In the first quarter alone, technology companies leased 97,900 square metres, more than half of the total space take-up of 172,000 square metres. With a 57% share, the tech sector, which includes companies from the information and communications industry as well as tech firms in industrial and healthcare, has reached a new record high. By comparison, technology firms account for a 28% share across the eight largest German office markets combined. In 2025, technology take-up in the city had reached 196,500 square metres, accounting for 34% of the total. Across the top eight markets combined, tech companies had leased 166,900 square metres, or just 18% of total take-up.

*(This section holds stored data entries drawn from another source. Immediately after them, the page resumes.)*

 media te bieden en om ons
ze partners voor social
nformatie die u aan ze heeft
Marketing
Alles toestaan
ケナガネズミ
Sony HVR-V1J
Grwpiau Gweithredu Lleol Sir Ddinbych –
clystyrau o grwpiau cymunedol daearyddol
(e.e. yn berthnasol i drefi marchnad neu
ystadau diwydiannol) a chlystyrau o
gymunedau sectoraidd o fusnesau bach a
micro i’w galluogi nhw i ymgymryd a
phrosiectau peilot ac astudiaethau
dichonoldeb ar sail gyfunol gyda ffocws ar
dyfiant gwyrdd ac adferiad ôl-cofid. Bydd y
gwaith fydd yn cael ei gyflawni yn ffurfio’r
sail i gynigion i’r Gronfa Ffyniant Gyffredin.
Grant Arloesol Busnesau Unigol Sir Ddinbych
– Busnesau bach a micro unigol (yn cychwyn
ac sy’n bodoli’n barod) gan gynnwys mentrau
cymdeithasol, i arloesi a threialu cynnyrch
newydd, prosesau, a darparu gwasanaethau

Largest lease at Tucherpark
Software company JetBrains secured the largest deal since the start of the year: the developer of intelligent tools for programmers secured 21,500 square metres at Tucherpark, while it has 14,000 square metres available at its existing location in Munich. The AI company’s expansion exemplifies the dynamic growth in the area, which is being developed into a new urban district by Commerz Real and Hines. An AI data centre has been in operation in Tucherpark since February, after Operator Polarise leased 10,700 square metres for this purpose. "With JetBrains, we are further emphasising Munich’s status as a high-tech hub,” said Mario Schüttauf, managing director of Commerz Real.
A key advantage of Munich is the close integration of research and business. Universities, research institutions, and global tech corporations form an ecosystem that fosters innovation and exerts international influence.
Major AI hubs
In addition to Tucherpark, which is north of the Old Town near the Englischergarten, other neighborhoods are coming into the industry’s focus. In the Werksviertel district near Ostbahnhof, new office spaces such as the 16,000-square-metre “Lovt Vibes” and the Monaco project are under development. The Neue Balan campus is also undergoing dynamic growth: the Chinese technology group Sungrow has leased 4,400 square metres there for its German headquarters. Siemens Energy moved into over 5,000 square metres in 2025.

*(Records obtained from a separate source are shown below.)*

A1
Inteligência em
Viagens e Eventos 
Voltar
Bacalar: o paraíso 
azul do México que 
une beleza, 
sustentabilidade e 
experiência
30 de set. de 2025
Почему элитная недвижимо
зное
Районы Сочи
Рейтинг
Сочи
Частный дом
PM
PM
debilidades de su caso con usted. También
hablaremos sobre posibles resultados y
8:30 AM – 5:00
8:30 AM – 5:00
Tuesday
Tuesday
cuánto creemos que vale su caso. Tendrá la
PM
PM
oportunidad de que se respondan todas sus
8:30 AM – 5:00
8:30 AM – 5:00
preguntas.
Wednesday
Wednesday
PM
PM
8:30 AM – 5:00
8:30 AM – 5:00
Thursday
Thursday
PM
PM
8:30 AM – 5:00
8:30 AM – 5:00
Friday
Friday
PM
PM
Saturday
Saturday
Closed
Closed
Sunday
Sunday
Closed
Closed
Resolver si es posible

Among the established technology hubs in Munich are Parkstadt Schwabing and Maxvorstadt. Amazon moved into its headquarters in Parkstadt at the beginning of the year, moving to Anni-Albers-Straße 21, which spans approximately 45,000 square metres. Microsoft also has its German headquarters in the district. In Maxvorstadt, often referred to as “Silicon Maxvorstadt”, Apple is expanding its chip centre at the corner of Karlstraße and Seidlstraße, and Google’s new development centre in the former Postpalast on Arnulfstraße, with over 30,000 square metres of office space, is scheduled to be completed this year.
Outside the city centre, Garching is attracting technology companies with the Technical University campus, several research institutions, and the airport. At the airport, the Technical University of Munich and the robotics manufacturer Neura Robotics recently leased over 2,000 square metres on the LabCampus for a robotics learning centre.